Práticas de manejo que previnem a degradação e prolongam a vida útil do pasto
A degradação de pastagens de braquiária está diretamente relacionada ao manejo inadequado, especialmente à falta de controle dos períodos de ocupação e descanso e à ausência de adubação de manutenção. As principais práticas preventivas são:
- Pastejo rotacionado: adotar o sistema rotacionado, com períodos de descanso e lotação controlada, permite a recuperação das plantas entre pastejos e mantém a produtividade ao longo dos anos.
- Adubação de manutenção: a reposição regular de nutrientes é fundamental para sustentar a produtividade da pastagem e prevenir a degradação gradual.
- Altura de entrada e saída: respeitar a altura ideal de entrada e saída do pastejo para cada espécie, para uma recuperação adequada da forrageira.
- Monitoramento de sinais de degradação: a presença de plantas invasoras, redução da cobertura vegetal e manchas de solo exposto são sinais precoces que exigem intervenção imediata.
Segundo a Embrapa Gado de Corte, a adoção dessas práticas reduz significativamente o risco de degradação e prolonga a vida útil das pastagens.
Braquiária como aliada do plantio direto e cobertura de solo
A braquiária desempenha papel estratégico no plantio direto. Três aspectos são especialmente relevantes:
- Fornecimento de palhada: a produção de massa seca pela braquiária protege o solo, reduz a erosão e contribui para o aumento da matéria orgânica ao longo das safras.
- Urochloa ruziziensis no SPD: devido à rápida decomposição e à qualidade da palhada, essa espécie é a mais indicada para anteceder o plantio de lavouras anuais em sistema de plantio direto.
- Manejo de dessecação: o momento correto da dessecação da braquiária é fundamental para promover a uniformidade da palhada e não comprometer o estabelecimento da cultura subsequente.
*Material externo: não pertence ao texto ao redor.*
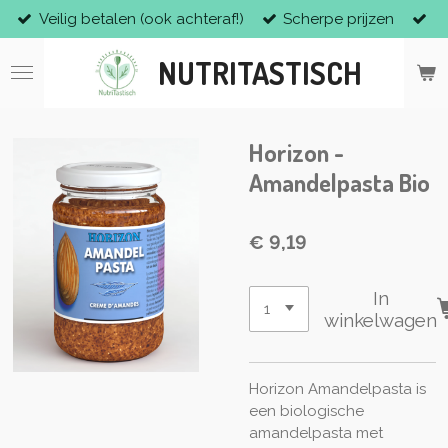
Veilig betalen (ook achteraf!)
Scherpe prijzen
Ga
direct
NUTRITASTISCH
naar
de
hoofdinhoud
Horizon -
Amandelpasta Bio
€ 9,19
In
winkelwagen
Horizon Amandelpasta is
een biologische
amandelpasta met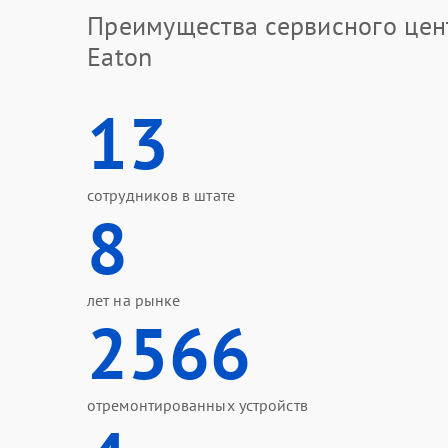
Преимущества сервисного цен
Eaton
13
сотрудников в штате
8
лет на рынке
2566
отремонтированных устройств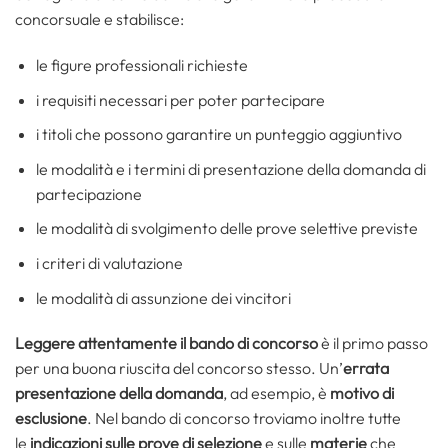
concorsuale e stabilisce:
le figure professionali richieste
i requisiti necessari per poter partecipare
i titoli che possono garantire un punteggio aggiuntivo
le modalità e i termini di presentazione della domanda di
partecipazione
le modalità di svolgimento delle prove selettive previste
i criteri di valutazione
le modalità di assunzione dei vincitori
Leggere attentamente il bando di concorso
è il primo passo
per una buona riuscita del concorso stesso. Un’
errata
presentazione della domanda
, ad esempio, è
motivo di
esclusione
. Nel bando di concorso troviamo inoltre tutte
le
indicazioni sulle prove di selezione
e sulle
materie
che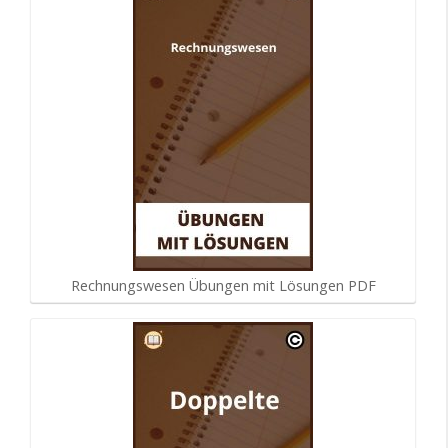
Rechnungswesen Übungen mit Lösungen PDF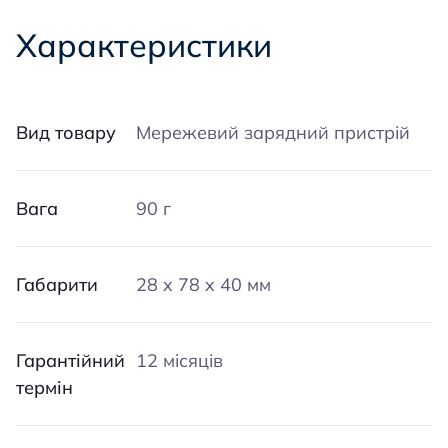
Характеристики
Вид товару
Мережевий зарядний пристрій
Вага
90 г
Габарити
28 x 78 x 40 мм
Гарантійний
12 місяців
термін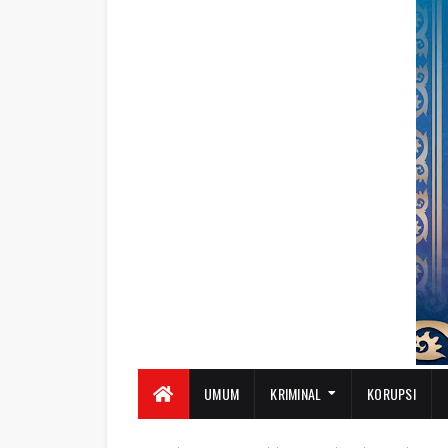
UMUM
KRIMINAL
KORUPSI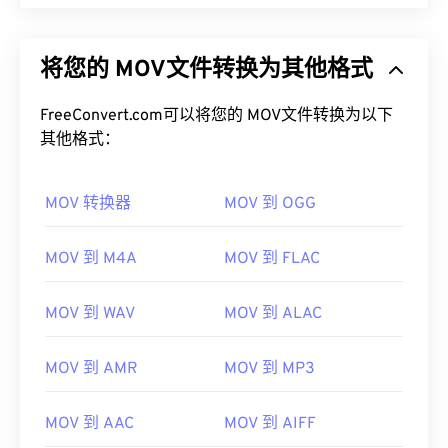
将您的 MOV文件转换为其他格式
FreeConvert.com可以将您的 MOV文件转换为以下
其他格式：
MOV 转换器
MOV 到 OGG
MOV 到 M4A
MOV 到 FLAC
MOV 到 WAV
MOV 到 ALAC
MOV 到 AMR
MOV 到 MP3
MOV 到 AAC
MOV 到 AIFF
Braquiária, manejo e sustentabilidade: os pilares de pastagens produtivas e duradouras
A seleção criteriosa da espécie de braquiária, aliada ao manejo correto e à adubação de manutenção, é decisiva para evitar a degradação precoce e elevar o retorno econômico da atividade pecuária. Não existe uma espécie universalmente superior: cada ambiente e objetivo produtivo tem a espécie mais adequada.
O uso estratégico da braquiária em sistemas de plantio direto, especialmente com U. ruziziensis para produção de palhada de qualidade, amplia o valor da forrageira para além da pastagem e posiciona o produtor para aproveitar todos os benefícios dessa forrageira.